:: Passage given
We can also get much lower resolutions. A DMA divider of 42 will give us the same resolution as Amstrad CPC mode 0, with 1:2 pixel aspect ratio (wide pixels). We can go further down from there, until there is only 1 pixel left on each line. This means almost any sensible or crazy resolution can be achieved, and instead of the DMA interrupting the CPU every 6 cycles to get a byte from the RAM, it will be doing so only every 22, or 42 cycles, leaving more time for the CPU to do useful stuff.

Wiring

VGA	SCART	CTM	Name
1	15	1	Red
2	11	2	Green
3	7	3	Blue
5	*	5	GND
13	20	4	Sync
14	16**	N/C	(VSync)

Notes:

• Scart ground is on pins 18,5,9,13, and a few more.
• VGA pin 14 is normally vertical sync. We don't use that because our sync is composite. The SCART standard says we should put 1 to 3 volts on pin 16 to force it to RGB mode. Since the TV should have 75ohm impedence, we use a 160ohm resistor, giving us 1.05 volts. This gives us a 14mA load on the pin, which is ok (the STM32 can source up to 25mA). An higher resistor would sink less current but we would be below 1V. A lower resistor will result in more current going there, and the bitbox heating more (it become dangerous with values below 57 ohms).
::::
:: Listing
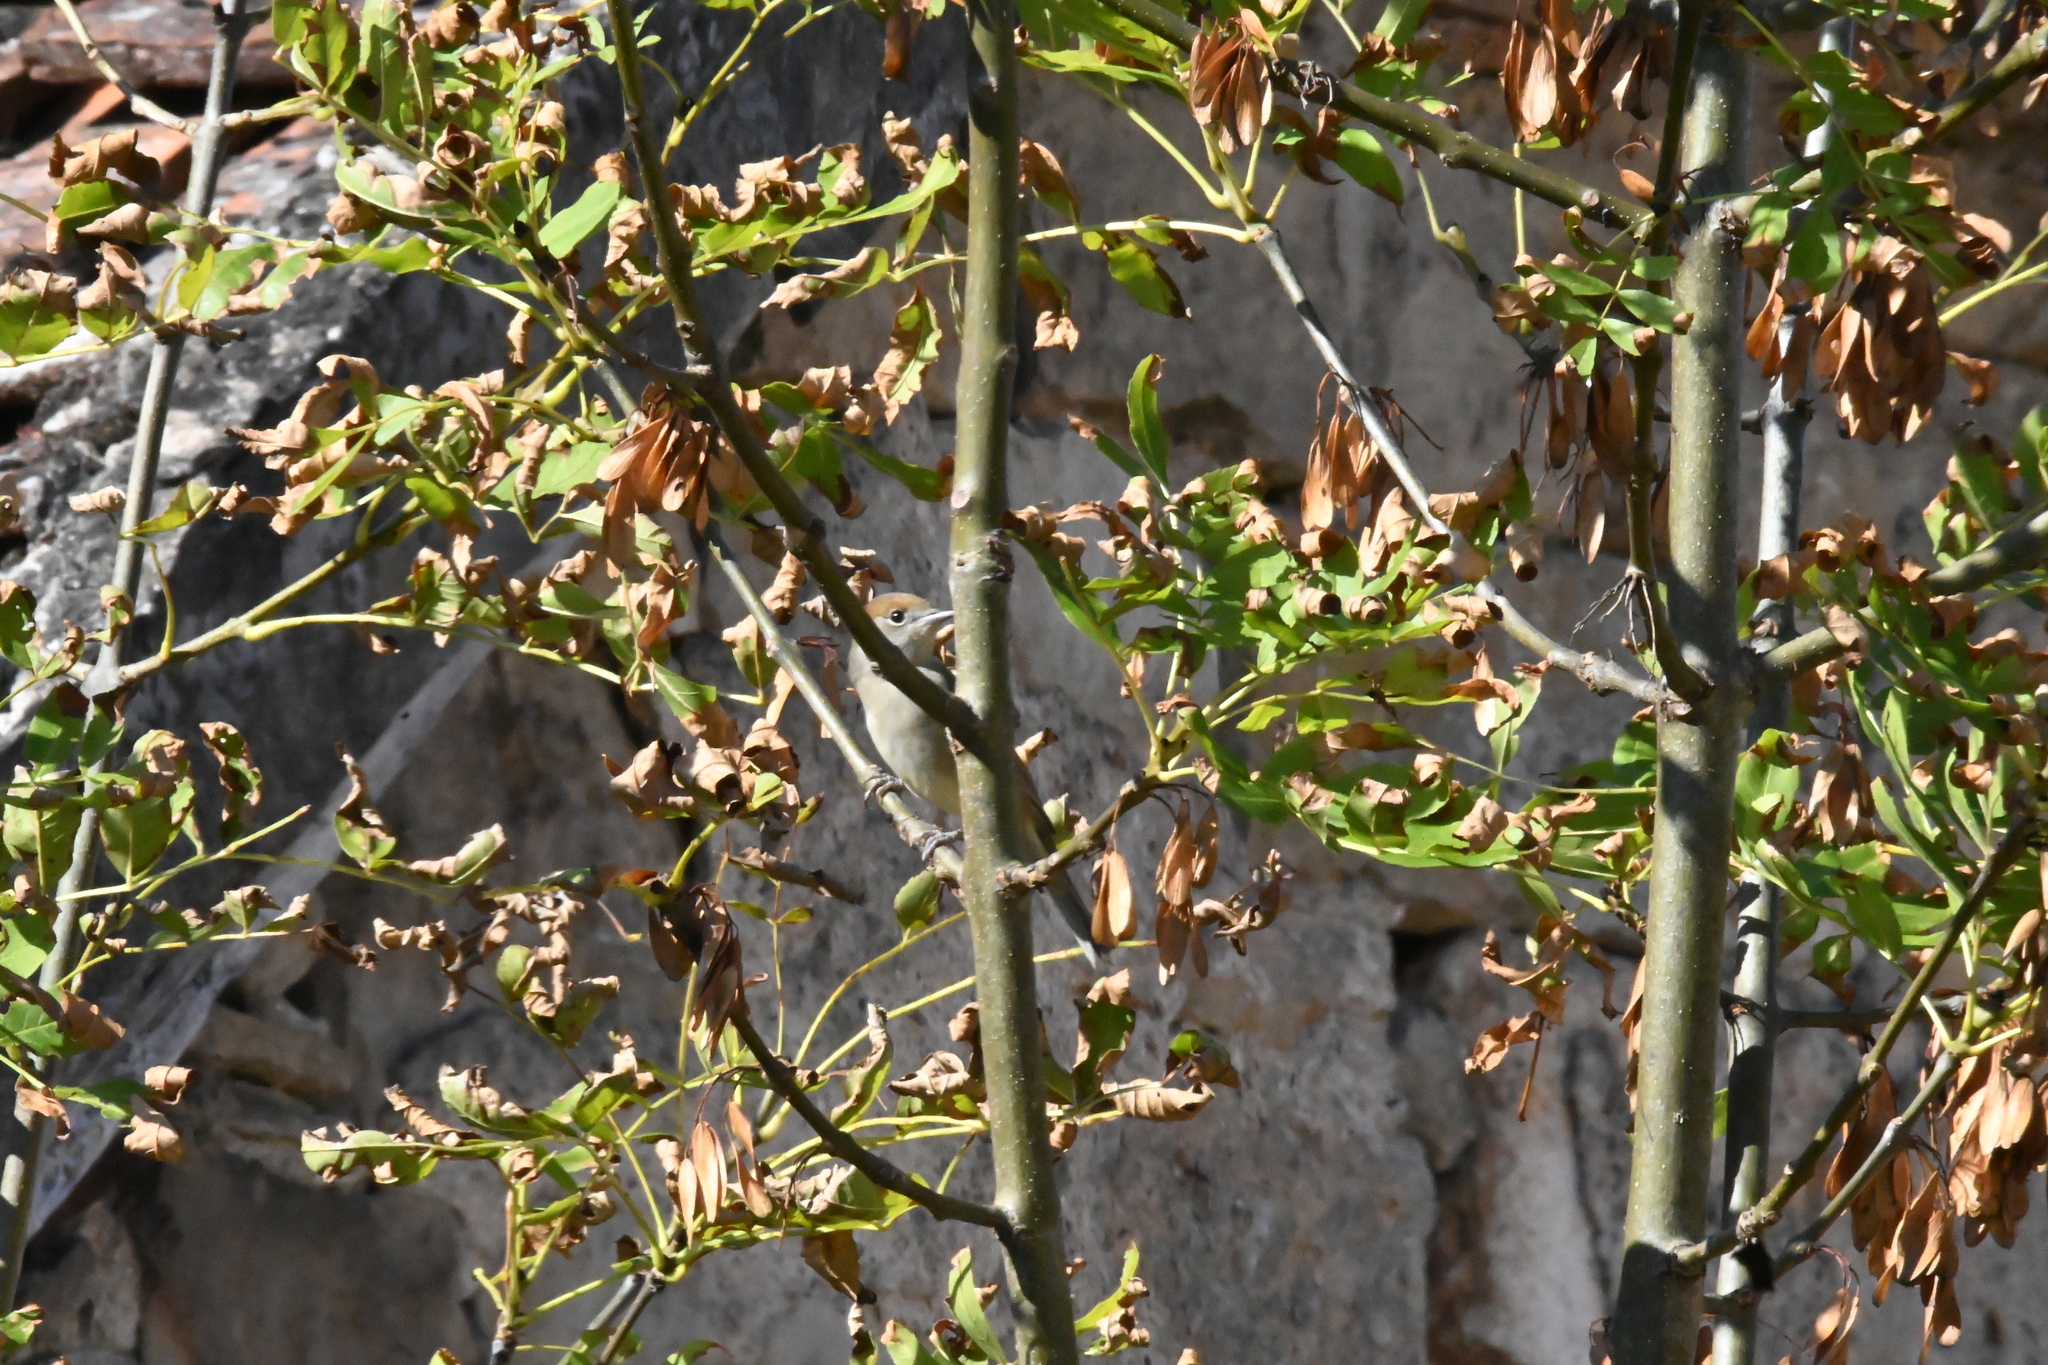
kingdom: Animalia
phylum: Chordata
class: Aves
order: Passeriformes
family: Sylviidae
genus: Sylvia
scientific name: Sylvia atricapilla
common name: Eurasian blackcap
::::
Exercise objective: State whether each statement below agrees with the passage on video resolution and wiring, answering yes or no and quoting the deciding words of the passage: (a) A DMA divider of 42 yields the same resolution as Amstrad CPC mode 0. (b) VGA pin 14 carries the vertical sync signal in this wiring. (c) The STM32 can source up to 25mA.

Result of this task:
(a) Yes: "A DMA divider of 42 will give us the same resolution as Amstrad CPC mode 0"
(b) No: "We don't use that because our sync is composite."
(c) Yes: "the STM32 can source up to 25mA"